▶ _TRECHO DO TEXTO_
━━━━

- Relator(a)
- Ministra Maria Isabel Gallotti
- Órgão julgador
- Quarta Turma
- Data do julgamento
- 26/02/2024
- Data de publicação
- 29/02/2024
STJ – Acórdão, Rel. Ministra Maria Isabel Gallotti, Quarta Turma, j. 26/02/2024, p. 29/02/2024
AGRAVO INTERNO. RECURSO ESPECIAL. AÇÃO DE EXIGIR CONTAS. FUNDO 157. PRIMEIRA FASE. ALEGAÇÃO DE VIOLAÇÃO DO ART. 1.022 DO CÓDIGO DE PROCESSO CIVIL. NÃO OCORRÊNCIA. INTERESSE DE AGIR. NÃO CONFIGURADO. AUSÊNCIA DE COMPROVAÇÃO DO ENVIO DO PRÉVIO REQUERIMENTO ADMINISTRATIVO À FINANCEIRA. REEXAME DE MATÉRIA FÁTICA DA LIDE. SÚMULA N. 7 DO STJ. PEDIDO GENÉRICO. INÉPCIA DA INICIAL. CARÊNCIA DE AÇÃO. FALTA DE ESPECIFICAÇÃO DO OBJETO DA PRESTAÇÃO DE CONTAS. 1. O acórdão recorrido analisou todas as questões necessárias ao deslinde da controvérsia, não se configurando omissão, contradição ou negativa de prestação jurisdicional. 2. A jurisprudência do STJ firmou o entendimento de que o interesse processual na ação de exigir contas pressupõe a existência de controvérsia entre as partes da relação jurídica, cuja caracterização depende da presença de alguma das seguintes hipóteses: a) recusa ou mora em prestar as contas; b) não aprovação das contas prestadas; ou c) divergência quanto à existência ou o montante do saldo credor ou devedor. 3. A recusa na prestação das contas pode ser comprovada mediante prévio requerimento administrativo não atendido em prazo razoável, sendo essa apenas uma das formas de demonstrar o interesse de agir na ação de exigir contas, não sendo requisito indispensável para a sua configuração. 4. Não cabe, em recurso especial, reexaminar matéria fático-probatória (Súmula n. 7/STJ). 5. Hipótese, ademais, em que não está presente a concreta necessidade de intervenção do Poder Judiciário para a obtenção de prestação de contas acerca de investimentos realizados no Fundo 157, sequer concretamente especificados pelo agravante, em razão da padronizada e genérica inicial, onde não se indica o valor aplicado e a data em que foi feita a aplicação. 6. Como se trata de investimento relacionado à declaração de imposto de renda, não é razoável, cerca de quarenta anos após, exigir fosse a atual instituição financeira administradora do Fundo de Ações responsável por informar quanto fora investido, em data desconhecida, para fins de abatimento de imposto de renda devido, entre 1967 e 1983, único dado temporal trazido com a inicial. 7. Agravo interno a que se nega provimento. (AgInt no REsp n. 1.999.850/RS, relatora Ministra Maria Isabel Gallotti, Quarta Turma, julgado em 26/2/2024, DJe de 29/2/2024.)

━━━━

▶ _DADOS FORNECIDOS_
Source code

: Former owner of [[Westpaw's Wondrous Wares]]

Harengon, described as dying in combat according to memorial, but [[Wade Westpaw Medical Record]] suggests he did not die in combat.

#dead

━━━━

▶ _TRABALHO SOLICITADO_
De acordo com o acórdão, qual súmula impede o reexame de matéria fático-probatória em recurso especial? Utilize apenas o acórdão como fonte.

▶ _RESPOSTA_
A Súmula n. 7 do STJ.